* _PROBLEMS TO SOLVE_
1: Print the part of the Brier score script that begins at the words "# SPDX-License-Identifier: Apache-2.0" and stops after "subsidence exceedance events.".
2: Carry on writing the Brier score script from its final line.

* _EXCERPT_

────────

# SPDX-License-Identifier: Apache-2.0
# GeoPrior-v3 - https://github.com/earthai-tech/geoprior-v3
# Copyright (c) 2026-present
# Author: LKouadio <https://lkouadio.com>
r"""
Compute Brier scores for subsidence exceedance events.
Event
-----
``y = 1{ subsidence_actual >= T }``
Probability approximation
-------------------------
We approximate P(subsidence >= T) from three quantiles
``(q10, q50, q90)`` by piecewise-linear interpolation of the
CDF at ``(q10, 0.1)``, ``(q50, 0.5)``, and ``(q90, 0.9)``.
Then ``p = 1 - F(T)``.
Inputs
------
A calibrated forecast CSV that contains ``coord_t``,
``subsidence_actual``, ``subsidence_q10``, ``subsidence_q50``,
and ``subsidence_q90``.
Hold-out note
-------------
Your "TestSet" calibrated CSV can also contain
subsidence_actual (e.g. 2020-2022 hold-out). So we support
three discovery modes:
- ``--source auto`` (default): use TestSet if present, else fall back
to Validation
- ``--source test``: require TestSet
- ``--source val``: require Validation
Outputs
-------
A tidy CSV under ``scripts/out/`` by default with columns
``city``, ``years``, ``threshold_mm_per_yr``, ``brier_score``,
``n_samples``, and ``src_csv``.
Examples
--------
Auto-discover (test-first):
.. code-block:: bash
python nat.com/compute_brier_exceedance.py \
--root results \
--source auto \
--thresholds 30,50 \
--years 2020,2021,2022
Force Validation:
.. code-block:: bash
python nat.com/compute_brier_exceedance.py \
--root results \
--source val \
--out brier_scores_val.csv
"""
from __future__ import annotations
import argparse
from collections.abc import Sequence
from pathlib import Path
import numpy as np
import pandas as pd
from . import config as cfg
from . import utils
# ---------------------------------------------------------------------
# CLI
# ---------------------------------------------------------------------
def _parse_args(
argv: list[str] | None, *, prog: str | None = None
) -> argparse.Namespace:
p = argparse.ArgumentParser(
prog=prog or "brier-exceedance",
description="Brier scores for exceedance events.",
)
p.add_argument(
"--root",
type=str,
default="results",
help="Root dir to scan for forecast CSVs.",
)
p.add_argument(
"--ns-csv",
type=str,
default=None,
help="Explicit Nansha CSV (overrides scan).",
)
p.add_argument(
"--zh-csv",
type=str,
default=None,
help="Explicit Zhongshan CSV (overrides scan).",
)
p.add_argument(
"--source",
type=str,
default="auto",
choices=["auto", "test", "val"],
help="Which split to use (default: auto).",
)

────────

* _MATERIAL SHOWN_

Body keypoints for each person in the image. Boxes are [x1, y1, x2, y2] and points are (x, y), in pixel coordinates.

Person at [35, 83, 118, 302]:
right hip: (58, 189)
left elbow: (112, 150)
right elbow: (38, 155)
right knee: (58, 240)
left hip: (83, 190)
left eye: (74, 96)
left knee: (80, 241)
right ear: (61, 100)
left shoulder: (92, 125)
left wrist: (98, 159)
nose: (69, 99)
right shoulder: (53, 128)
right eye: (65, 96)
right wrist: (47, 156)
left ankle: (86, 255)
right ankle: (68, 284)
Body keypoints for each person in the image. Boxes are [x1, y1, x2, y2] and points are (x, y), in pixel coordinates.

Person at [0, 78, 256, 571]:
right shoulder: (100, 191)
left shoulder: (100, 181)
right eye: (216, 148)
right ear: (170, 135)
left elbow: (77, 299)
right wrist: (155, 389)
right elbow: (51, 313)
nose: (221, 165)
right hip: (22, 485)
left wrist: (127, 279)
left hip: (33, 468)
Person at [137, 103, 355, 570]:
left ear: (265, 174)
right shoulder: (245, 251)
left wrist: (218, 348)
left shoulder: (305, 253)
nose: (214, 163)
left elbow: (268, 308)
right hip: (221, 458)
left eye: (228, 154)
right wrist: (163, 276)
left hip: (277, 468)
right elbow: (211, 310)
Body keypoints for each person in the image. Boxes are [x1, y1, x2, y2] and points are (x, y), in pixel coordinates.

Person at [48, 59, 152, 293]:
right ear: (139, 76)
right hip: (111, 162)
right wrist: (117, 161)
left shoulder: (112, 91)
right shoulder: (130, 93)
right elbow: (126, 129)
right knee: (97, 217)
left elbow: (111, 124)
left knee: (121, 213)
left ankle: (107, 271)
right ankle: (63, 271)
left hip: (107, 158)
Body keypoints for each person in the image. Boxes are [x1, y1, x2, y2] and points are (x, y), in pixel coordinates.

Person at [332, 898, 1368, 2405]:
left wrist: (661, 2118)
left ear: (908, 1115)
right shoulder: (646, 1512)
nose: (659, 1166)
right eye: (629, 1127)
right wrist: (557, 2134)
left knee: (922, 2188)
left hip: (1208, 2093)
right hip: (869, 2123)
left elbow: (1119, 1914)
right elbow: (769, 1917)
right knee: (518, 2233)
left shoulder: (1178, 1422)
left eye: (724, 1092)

────────

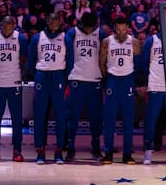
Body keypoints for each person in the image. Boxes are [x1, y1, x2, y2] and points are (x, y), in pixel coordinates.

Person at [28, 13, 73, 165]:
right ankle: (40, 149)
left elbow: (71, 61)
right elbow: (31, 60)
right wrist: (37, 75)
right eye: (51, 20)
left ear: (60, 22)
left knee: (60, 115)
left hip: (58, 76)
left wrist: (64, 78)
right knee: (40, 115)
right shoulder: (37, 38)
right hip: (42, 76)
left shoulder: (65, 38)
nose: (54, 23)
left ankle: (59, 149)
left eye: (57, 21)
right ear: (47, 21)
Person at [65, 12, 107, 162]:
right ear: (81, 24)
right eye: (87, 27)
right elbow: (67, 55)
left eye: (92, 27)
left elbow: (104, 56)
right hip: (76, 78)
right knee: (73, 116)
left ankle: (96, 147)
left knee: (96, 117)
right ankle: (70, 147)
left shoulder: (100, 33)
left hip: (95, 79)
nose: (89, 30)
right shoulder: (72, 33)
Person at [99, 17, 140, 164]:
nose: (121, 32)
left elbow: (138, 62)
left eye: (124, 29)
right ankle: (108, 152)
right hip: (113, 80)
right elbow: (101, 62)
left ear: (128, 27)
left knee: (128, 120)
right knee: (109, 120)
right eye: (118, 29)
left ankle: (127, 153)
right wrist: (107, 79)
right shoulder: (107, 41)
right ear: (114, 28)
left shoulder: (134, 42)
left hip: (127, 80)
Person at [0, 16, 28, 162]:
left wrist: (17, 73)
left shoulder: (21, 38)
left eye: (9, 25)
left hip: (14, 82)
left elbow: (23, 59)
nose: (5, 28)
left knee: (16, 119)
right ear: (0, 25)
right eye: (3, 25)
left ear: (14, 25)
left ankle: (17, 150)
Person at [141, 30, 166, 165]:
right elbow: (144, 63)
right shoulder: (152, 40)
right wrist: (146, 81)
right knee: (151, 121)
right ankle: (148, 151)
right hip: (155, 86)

────────

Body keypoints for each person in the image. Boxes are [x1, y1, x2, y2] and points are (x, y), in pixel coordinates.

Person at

────────

* _YOUR WRITTEN ANSWERS_
1:
# SPDX-License-Identifier: Apache-2.0
# GeoPrior-v3 - https://github.com/earthai-tech/geoprior-v3
# Copyright (c) 2026-present
# Author: LKouadio <https://lkouadio.com>
r"""
Compute Brier scores for subsidence exceedance events.

2:
p.add_argument(
"--thresholds",
type=str,
default="30,50",
help="Comma list of thresholds (mm/yr).",
)
p.add_argument(
"--years",
type=str,
default="2020,2021,2022",
help="Comma list of years, or 'all'.",
)
p.add_argument(
"--out",
"-o",
type=str,
default="brier_scores_validation.csv",
help="Output CSV (relative -> scripts/out/).",
)
p.add_argument(
"--quiet",
type=str,
default="false",
help="Do not print table (true/false).",
)
return p.parse_args(argv)
def _parse_float_list(s: str) -> list[float]:
parts = [p.strip() for p in str(s).split(",")]
out: list[float] = []
for p in parts:
if p:
out.append(float(p))
return out
def _parse_years(s: str) -> list[int] | None:
s = str(s or "").strip().lower()
if not s or s == "all":
return None
parts = [p.strip() for p in s.split(",")]
out: list[int] = []
for p in parts:
if p:
out.append(int(p))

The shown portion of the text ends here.